Car Trip

Be a "backseat driver" and describe your next road trip.

  • Target Age:  4-7 
  • Learning Goals:  vocabulary, oral language development, social studies, geography, dramatic play
  • Related Episode: Martha Doesn't Speak Monkey!, Martha Fails the Course

Target Words

around, behind, direction, follow, hurry, left, right, rough, smooth, speed, stop




The next time you are in the car or on a bus, encourage your child to be a "backseat driver" and act out the motions as you describe the ride. Talk about the road, the route, and the things you see out the window. Invite your child to join in the conversation.

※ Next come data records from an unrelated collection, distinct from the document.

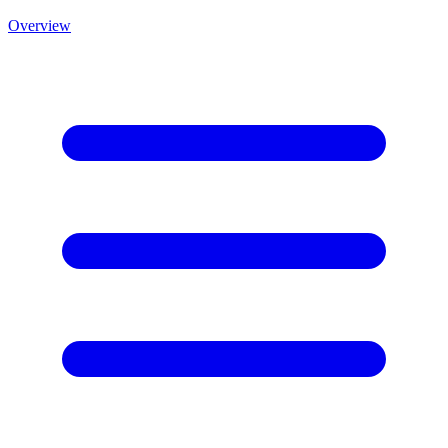
Overview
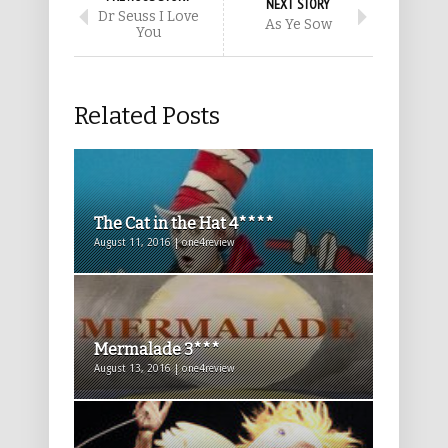
NEXT STORY
Dr Seuss I Love
As Ye Sow
You
Related Posts
The Cat in the Hat 4****
August 11, 2016 | one4review
Mermalade 3***
August 13, 2016 | one4review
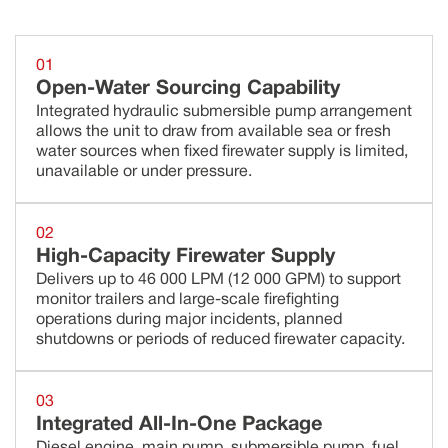
01
Open-Water Sourcing Capability
Integrated hydraulic submersible pump arrangement
allows the unit to draw from available sea or fresh
water sources when fixed firewater supply is limited,
unavailable or under pressure.
02
High-Capacity Firewater Supply
Delivers up to 46 000 LPM (12 000 GPM) to support
monitor trailers and large-scale firefighting
operations during major incidents, planned
shutdowns or periods of reduced firewater capacity.
03
Integrated All-In-One Package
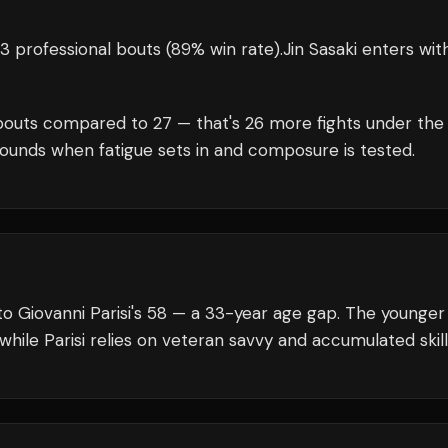
3 professional bouts
(89% win rate)
.
Jin Sasaki
enters wit
outs compared to
27
— that's
26
more fights under the
rounds when fatigue sets in and composure is tested.
to Giovanni Parisi's 58 — a 33-year age gap. The younger
while Parisi relies on veteran savvy and accumulated skill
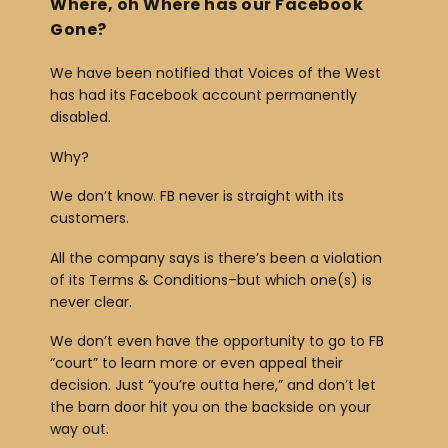
Where, oh Where has our Facebook
Gone?
We have been notified that Voices of the West
has had its Facebook account permanently
disabled.
Why?
We don’t know. FB never is straight with its
customers.
All the company says is there’s been a violation
of its Terms & Conditions–but which one(s) is
never clear.
We don’t even have the opportunity to go to FB
“court” to learn more or even appeal their
decision. Just “you’re outta here,” and don’t let
the barn door hit you on the backside on your
way out.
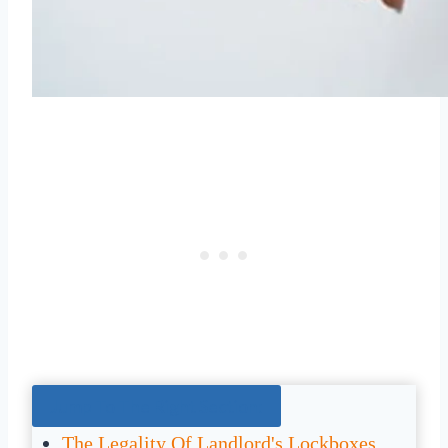
Jump To The Right Section:
The Legality Of Landlord's Lockboxes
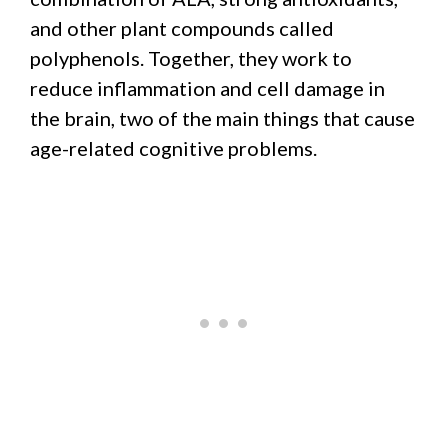
and other plant compounds called
polyphenols. Together, they work to
reduce inflammation and cell damage in
the brain, two of the main things that cause
age-related cognitive problems.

  • Ah, this is a nice smooth road. What a pleasant ride this will be.
  • Oops. The road is getting a little rough and bumpy. We'd better slow down.
  • Look, we're coming to a stop sign. Time to step on the brake.
  • All clear. We can go now. Let's pick up some speed and go a little faster.
  • We're going to go around the corner. Let's turn the steering wheel to the right.
  • Do you think that dog will follow us all the way to the library?

Take it Further
Before you and your child go on a neighborhood errand or on a longer trip, draw a simple map and talk about where you're going to go. Draw some familiar landmarks on your map, for example, a friend's house, the park, the bus stop. After your trip, revisit the map. Your child can draw additional sights on the map. You could ask, "Do you remember where (you found the quarter)? Let's draw it on the map."

Related Books
  • Mapping Penny's World by Loreen Leedy
    Travel with Lisa and her dog Penny as they map Penny's world.
  • A Drive in the Country by Michael Rosen
    A family packs the car with snacks, maps, joke books, and more and sets off on a favorite day trip.
  • Jonathan and His Mommy by Irene Smalls
    A mother and son turn a neighborhood walk into a game of zig-zag and giant steps, crisscross and hip-hop steps.